Essentially, “anything goes” now. I have even seen frisbees flying around the nearby recent bronze statue to the World War II Hero Marshal Zhukov – apparently by Western travelers. (Odd “future warriors”?!) No one really knows what can and cannot be done here in the center of post-Soviet Russia. Most Russians are, naturally, loyal and patriotic to “Russia”; though few now know or much agree as to a clear idea of what that means now. Lenin, Stalin and the USSR?…for some still; for most no. St. Basil’s Church?…for a few yes. Democratic, reformed Russia?…“a good idea” many will say – but “impossible” many will also add. Even the exact geography of “Russia” is disputed these days. Patriotism for “Russia” now seems more a somewhat vague, shared emotion, history and tradition, than any commonly shared, defined idea.

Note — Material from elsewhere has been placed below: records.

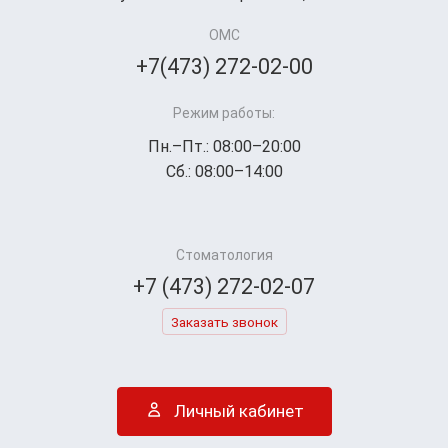
ОМС
+7(473) 272-02-00
Режим работы:
Пн.–Пт.: 08:00–20:00
Сб.: 08:00–14:00
Стоматология
+7 (473) 272-02-07
Заказать звонок
Личный кабинет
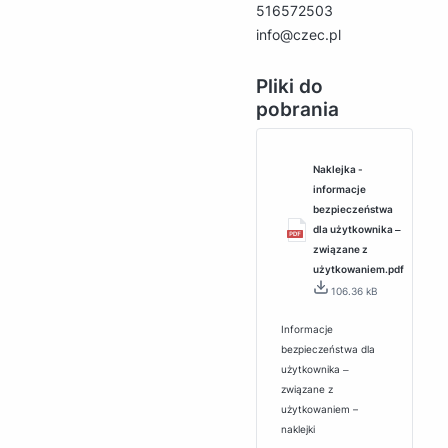
516572503
info@czec.pl
Pliki do
pobrania
Naklejka -
informacje
bezpieczeństwa
dla użytkownika ‒
związane z
użytkowaniem.pdf
106.36 kB
Informacje
bezpieczeństwa dla
użytkownika ‒
związane z
użytkowaniem –
naklejki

But as these days everyone walking Red Square now certainly, thoughtlessly, has once-punishably-forbidden US dollars in their pockets, I say that of military or patriotic political parading on Red Square, or the religious life and processions with icons (which sometimes still occur), that “GUM” and shopping (and street parties!) have won the ‘battle for Red Square’, and is now the main provisional idea of life and society in Russia – in Moscow in any case.
The famous “Russian Idea” – amidst the majority, though not amongst the intellectuals of various differing views – for now, seems much more than less lost.
Meanwhile, “Hollywood”, “global culture” and consumerism increasingly influence and define the ideas and culture, the manners and the life of many here – especially teenagers and the passive majority.